I don’t feel so full of energy anymore. I realize that like everyone else, I have limits. I left school when I was very young. The only way forward was determination, because if I wasn’t happy, no one else would.
In Spain there is a classic book called “El Lazarillo de Tormes” from the 16th century. It tells the story of these young people – they are called “Picaresca”, people who have to be very funny to overcome any obstacle. I think that’s in my DNA to adapt to any circumstance. They make the best of every situation, no matter how bad it is.
How do you put together a team to support a major project like World Central Kitchen?
It was a simple reality for me that the restaurant community in America and around the world is very large and very deep. You will always find a restaurant, a staff, cooks – and that means connection to farmers and food companies and distributors, with access to gas, with access to cooling. It doesn’t matter where we are in the world. In an emergency, this is something very powerful.
That means you may have an army that has a hard time feeding their people, but if we are involved, we will have no problem feeding a village. Because we know where the food is, we know where the water is, we know where the generators are, we know where the cooling is. This is the beginning of World Central Kitchen, a firm belief in the world’s food community. This theory of mine proves itself over time.
In Yokohama, for example, Nobu Matsuhisa was one of the first cooks when we started answering Covid [we contacted]. Yes, I know Nobu well, but his people started to help us with questions we had. This enabled us to prepare tens of thousands of meals for the Princess cruise ship.
Did working in and running kitchens help you discover the skills and endurance to run these extensive programs?

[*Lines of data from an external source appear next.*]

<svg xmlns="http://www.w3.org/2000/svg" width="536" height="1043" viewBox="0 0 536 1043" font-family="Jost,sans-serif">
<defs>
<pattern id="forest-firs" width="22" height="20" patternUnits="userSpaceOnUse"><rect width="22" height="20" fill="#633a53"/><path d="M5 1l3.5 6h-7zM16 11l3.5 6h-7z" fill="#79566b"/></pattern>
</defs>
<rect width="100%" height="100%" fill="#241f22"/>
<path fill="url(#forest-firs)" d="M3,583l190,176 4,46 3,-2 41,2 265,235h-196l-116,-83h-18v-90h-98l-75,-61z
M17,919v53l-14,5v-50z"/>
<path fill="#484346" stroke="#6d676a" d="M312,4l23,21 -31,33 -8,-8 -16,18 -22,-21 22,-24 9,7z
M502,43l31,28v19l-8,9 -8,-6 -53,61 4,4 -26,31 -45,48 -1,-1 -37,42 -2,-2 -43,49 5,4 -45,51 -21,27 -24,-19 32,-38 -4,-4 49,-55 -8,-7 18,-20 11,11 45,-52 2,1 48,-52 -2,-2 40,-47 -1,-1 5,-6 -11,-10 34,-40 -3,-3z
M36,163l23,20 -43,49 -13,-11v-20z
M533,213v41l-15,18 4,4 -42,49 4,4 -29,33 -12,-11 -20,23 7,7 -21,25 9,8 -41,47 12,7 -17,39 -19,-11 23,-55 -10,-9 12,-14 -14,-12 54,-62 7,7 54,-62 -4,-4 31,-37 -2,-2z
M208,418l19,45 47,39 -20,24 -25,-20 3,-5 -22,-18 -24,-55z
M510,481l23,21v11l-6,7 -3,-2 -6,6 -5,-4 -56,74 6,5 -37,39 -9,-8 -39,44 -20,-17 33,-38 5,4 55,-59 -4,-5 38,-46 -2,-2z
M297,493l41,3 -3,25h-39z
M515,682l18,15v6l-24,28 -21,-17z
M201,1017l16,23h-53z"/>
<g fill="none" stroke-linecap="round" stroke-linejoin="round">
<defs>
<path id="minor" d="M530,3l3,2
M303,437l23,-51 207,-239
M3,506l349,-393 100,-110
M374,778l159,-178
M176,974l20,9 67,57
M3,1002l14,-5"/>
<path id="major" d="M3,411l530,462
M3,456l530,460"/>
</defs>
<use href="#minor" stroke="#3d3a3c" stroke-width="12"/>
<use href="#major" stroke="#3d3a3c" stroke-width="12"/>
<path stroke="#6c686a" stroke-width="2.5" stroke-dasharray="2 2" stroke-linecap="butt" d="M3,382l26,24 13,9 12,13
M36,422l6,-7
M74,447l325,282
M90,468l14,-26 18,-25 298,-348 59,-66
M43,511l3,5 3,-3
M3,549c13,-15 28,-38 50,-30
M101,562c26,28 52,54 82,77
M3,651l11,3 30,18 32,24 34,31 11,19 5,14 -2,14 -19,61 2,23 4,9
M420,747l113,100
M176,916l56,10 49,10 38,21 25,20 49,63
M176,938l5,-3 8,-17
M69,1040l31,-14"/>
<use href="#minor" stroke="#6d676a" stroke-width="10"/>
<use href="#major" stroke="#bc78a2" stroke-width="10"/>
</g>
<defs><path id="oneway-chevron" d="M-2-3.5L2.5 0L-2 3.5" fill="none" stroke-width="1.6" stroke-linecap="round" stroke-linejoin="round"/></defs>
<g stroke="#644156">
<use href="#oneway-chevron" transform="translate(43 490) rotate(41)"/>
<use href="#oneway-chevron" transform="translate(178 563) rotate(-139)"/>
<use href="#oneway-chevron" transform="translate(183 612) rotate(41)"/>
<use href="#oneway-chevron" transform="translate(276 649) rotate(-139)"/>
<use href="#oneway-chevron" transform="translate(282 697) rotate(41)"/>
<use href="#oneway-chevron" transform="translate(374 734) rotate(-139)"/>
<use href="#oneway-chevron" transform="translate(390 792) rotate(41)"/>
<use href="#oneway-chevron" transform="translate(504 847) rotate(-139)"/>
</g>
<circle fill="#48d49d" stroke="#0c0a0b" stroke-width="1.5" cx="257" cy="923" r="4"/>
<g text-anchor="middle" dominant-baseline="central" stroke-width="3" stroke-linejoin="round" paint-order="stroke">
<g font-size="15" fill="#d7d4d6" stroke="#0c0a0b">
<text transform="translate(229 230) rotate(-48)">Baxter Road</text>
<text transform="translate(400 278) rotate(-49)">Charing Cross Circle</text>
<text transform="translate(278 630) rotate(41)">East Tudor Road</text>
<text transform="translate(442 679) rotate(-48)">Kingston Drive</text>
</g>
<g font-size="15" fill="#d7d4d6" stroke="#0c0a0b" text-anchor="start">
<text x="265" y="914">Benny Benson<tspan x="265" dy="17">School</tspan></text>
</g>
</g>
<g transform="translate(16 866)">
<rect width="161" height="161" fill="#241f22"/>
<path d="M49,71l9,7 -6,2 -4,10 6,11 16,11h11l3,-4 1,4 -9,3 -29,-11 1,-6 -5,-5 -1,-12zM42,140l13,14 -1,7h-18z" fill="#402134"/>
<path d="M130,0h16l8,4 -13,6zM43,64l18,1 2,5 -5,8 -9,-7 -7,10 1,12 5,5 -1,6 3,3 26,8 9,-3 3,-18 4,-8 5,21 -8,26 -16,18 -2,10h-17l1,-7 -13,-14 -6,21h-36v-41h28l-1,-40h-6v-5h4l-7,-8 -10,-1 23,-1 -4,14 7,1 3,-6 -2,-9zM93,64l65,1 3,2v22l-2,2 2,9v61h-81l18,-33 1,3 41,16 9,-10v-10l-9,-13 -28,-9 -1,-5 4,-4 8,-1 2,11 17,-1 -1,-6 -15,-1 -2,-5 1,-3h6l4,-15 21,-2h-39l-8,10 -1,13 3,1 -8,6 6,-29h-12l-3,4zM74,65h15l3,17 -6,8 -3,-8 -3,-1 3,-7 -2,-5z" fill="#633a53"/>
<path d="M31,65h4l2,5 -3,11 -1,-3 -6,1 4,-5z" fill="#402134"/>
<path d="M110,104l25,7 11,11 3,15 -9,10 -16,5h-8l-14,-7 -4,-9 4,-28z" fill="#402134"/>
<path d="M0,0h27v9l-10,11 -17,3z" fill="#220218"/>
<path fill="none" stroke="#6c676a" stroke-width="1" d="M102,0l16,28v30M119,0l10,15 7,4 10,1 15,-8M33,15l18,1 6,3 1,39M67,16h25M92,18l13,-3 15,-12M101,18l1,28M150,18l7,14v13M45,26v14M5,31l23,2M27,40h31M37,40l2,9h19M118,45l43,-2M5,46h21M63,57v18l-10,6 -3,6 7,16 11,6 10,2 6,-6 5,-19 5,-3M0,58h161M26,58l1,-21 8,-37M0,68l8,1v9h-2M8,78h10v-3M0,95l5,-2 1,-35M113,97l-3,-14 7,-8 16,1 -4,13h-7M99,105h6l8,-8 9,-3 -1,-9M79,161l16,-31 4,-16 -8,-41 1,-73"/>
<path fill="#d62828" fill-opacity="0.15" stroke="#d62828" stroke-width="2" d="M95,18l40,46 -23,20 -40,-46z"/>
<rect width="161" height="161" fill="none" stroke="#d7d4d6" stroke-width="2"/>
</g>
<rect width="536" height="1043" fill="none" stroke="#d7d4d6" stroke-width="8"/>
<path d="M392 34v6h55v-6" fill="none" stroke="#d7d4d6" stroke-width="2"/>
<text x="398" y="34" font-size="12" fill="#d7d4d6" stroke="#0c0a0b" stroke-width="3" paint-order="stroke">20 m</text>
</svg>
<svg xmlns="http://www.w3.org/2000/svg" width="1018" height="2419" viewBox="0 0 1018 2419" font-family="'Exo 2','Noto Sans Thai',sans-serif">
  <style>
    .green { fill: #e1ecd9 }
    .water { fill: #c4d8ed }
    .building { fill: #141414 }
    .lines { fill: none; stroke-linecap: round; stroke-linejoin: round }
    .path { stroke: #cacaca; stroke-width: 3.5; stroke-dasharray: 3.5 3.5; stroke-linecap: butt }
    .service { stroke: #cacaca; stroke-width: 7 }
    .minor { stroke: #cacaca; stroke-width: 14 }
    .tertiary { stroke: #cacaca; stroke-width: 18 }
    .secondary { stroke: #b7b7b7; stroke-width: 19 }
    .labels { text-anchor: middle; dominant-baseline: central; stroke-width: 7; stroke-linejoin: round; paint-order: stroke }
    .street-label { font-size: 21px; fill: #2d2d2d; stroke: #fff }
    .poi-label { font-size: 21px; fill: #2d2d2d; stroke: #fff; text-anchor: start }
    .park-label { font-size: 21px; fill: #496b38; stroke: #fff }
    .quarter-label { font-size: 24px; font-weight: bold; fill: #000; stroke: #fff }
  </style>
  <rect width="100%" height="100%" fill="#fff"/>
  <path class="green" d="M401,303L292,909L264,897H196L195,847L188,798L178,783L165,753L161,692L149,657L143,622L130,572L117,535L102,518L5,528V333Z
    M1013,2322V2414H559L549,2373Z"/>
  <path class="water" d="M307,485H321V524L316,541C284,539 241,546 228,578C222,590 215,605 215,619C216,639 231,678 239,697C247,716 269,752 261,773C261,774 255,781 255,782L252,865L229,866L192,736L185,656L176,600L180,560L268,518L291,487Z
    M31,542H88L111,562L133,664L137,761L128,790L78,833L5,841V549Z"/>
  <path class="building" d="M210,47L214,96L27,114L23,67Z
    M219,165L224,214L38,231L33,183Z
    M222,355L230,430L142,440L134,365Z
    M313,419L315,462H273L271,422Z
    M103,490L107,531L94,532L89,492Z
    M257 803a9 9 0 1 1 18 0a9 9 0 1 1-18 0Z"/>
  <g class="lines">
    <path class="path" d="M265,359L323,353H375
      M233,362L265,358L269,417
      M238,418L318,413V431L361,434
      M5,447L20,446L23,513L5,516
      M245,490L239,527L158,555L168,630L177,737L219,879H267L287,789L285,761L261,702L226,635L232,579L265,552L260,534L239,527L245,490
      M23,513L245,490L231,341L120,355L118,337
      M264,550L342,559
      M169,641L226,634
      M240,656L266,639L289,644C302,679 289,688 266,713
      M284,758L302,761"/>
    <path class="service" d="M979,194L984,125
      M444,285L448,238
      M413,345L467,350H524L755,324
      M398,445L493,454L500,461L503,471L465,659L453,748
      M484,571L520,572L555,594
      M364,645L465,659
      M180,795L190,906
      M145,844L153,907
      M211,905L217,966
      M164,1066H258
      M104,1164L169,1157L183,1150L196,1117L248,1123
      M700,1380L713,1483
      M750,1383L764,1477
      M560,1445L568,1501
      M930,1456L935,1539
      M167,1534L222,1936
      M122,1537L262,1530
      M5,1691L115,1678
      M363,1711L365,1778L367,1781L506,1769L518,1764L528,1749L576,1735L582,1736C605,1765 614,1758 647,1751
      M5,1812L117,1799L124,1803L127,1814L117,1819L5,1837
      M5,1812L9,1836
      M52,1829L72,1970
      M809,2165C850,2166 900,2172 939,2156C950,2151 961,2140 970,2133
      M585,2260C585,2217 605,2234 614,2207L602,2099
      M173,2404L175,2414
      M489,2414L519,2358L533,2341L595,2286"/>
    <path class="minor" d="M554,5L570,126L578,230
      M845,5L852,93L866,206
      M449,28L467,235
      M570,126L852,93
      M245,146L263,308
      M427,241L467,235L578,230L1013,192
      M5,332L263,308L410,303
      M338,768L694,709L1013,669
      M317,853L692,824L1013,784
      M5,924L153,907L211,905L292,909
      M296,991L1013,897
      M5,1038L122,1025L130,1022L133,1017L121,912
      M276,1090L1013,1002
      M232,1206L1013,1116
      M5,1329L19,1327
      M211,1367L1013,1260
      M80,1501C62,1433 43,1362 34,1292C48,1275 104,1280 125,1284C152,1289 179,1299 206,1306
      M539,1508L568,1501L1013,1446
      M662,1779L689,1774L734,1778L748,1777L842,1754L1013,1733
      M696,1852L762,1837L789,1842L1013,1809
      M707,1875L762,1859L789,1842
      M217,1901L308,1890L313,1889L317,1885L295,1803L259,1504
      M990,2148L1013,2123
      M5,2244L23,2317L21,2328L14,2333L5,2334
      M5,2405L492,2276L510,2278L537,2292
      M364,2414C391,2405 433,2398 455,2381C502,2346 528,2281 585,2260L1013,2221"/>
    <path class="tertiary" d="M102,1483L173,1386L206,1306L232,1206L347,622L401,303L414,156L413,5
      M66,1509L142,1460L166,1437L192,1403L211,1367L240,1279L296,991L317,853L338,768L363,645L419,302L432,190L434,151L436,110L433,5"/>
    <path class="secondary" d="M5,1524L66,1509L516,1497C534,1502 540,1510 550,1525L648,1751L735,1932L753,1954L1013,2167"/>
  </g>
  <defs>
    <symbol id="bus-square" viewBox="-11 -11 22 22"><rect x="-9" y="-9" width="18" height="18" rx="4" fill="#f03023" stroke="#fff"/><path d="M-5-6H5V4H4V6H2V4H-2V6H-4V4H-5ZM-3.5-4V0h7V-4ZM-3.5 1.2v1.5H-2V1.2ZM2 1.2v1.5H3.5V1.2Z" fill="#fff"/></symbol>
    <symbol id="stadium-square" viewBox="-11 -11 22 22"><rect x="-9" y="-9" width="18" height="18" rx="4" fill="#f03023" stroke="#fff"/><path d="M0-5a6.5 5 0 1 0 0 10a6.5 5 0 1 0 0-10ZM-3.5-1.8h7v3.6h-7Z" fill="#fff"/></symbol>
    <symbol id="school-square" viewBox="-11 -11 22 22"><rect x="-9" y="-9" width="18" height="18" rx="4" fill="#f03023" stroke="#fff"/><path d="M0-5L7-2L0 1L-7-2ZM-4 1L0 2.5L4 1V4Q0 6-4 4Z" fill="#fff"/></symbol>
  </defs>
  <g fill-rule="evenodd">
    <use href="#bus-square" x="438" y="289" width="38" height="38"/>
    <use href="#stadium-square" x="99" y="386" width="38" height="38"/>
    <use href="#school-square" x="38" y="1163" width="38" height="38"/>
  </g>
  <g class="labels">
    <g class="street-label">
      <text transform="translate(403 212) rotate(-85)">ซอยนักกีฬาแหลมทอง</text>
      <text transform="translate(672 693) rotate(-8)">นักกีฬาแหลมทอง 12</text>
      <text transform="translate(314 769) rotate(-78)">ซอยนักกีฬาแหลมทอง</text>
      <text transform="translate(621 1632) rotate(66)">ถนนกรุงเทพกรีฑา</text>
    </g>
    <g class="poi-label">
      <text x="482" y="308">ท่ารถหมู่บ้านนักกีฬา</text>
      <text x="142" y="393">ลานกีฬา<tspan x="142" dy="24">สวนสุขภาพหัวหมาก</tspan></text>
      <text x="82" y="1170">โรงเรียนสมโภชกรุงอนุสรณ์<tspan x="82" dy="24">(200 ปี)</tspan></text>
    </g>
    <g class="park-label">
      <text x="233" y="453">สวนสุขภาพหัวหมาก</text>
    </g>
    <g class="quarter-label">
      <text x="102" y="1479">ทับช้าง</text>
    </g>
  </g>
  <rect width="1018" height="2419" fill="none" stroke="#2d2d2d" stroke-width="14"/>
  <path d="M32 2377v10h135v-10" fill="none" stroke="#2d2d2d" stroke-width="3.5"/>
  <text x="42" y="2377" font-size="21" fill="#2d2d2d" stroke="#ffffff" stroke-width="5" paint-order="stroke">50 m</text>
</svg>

Remember that there is a bit of chaos in all kitchens. Cooks like me, we’re natural people with chaos. It is Friday evening and order after order comes again and again. Fish without garlic and vegetables without black pepper, well-made steaks and “I don’t want mustard.” Then the system crashes, the computer crashes. Restaurants always give out food.
You wrote in March a commentary for the New York Timesand you described essential steps for your work in Puerto Rico after Hurricane Maria. Are these steps the same for responding to the pandemic? Have you adapted your thinking to this new challenge?
Of course, each previous experience helps us for the next, but two emergencies are never the same. I always say that the future of business, the future of N.G.O.s. [nongovernmental organizations]are not the ones who are just planning. If you plan too much and write the perfect plan page by page, there is a good chance that nothing will go as planned in the next emergency. Then what do people do who have no written plan? For this reason, I firmly believe that the best way for companies, small, large companies, and governments to become experts in adaptation. Adaptation will always win the day.
At World Central Kitchen we have a mission and a very simple goal: to feed the hungry, to bring the thirsty water. Everyone understands this very simple, clear and profound message. In the end, we tell them: adapt to the circumstances to achieve this.
In the same statement, you wrote, “These challenges can seem overwhelming, but we believe that the most effective solutions are often right in front of us.” I think there are many people out there who are paralyzed by these massive challenges. How do you personally overcome this feeling?
Hmm. Let me see. There was no bread in Puerto Rico. On paper. But you had four bakeries there. But people are thinking about bringing bread from Florida. We have been thinking about how to get generators to the bakeries so they can start making bread. People who tried to bring bread from Florida were unsuccessful a month later. People like us, who spoke to the bakery owners and were just trying to be part of the solution, got bread on site in less than 24 hours. Do you understand what I mean? Sometimes very big problems, they have very simple solutions.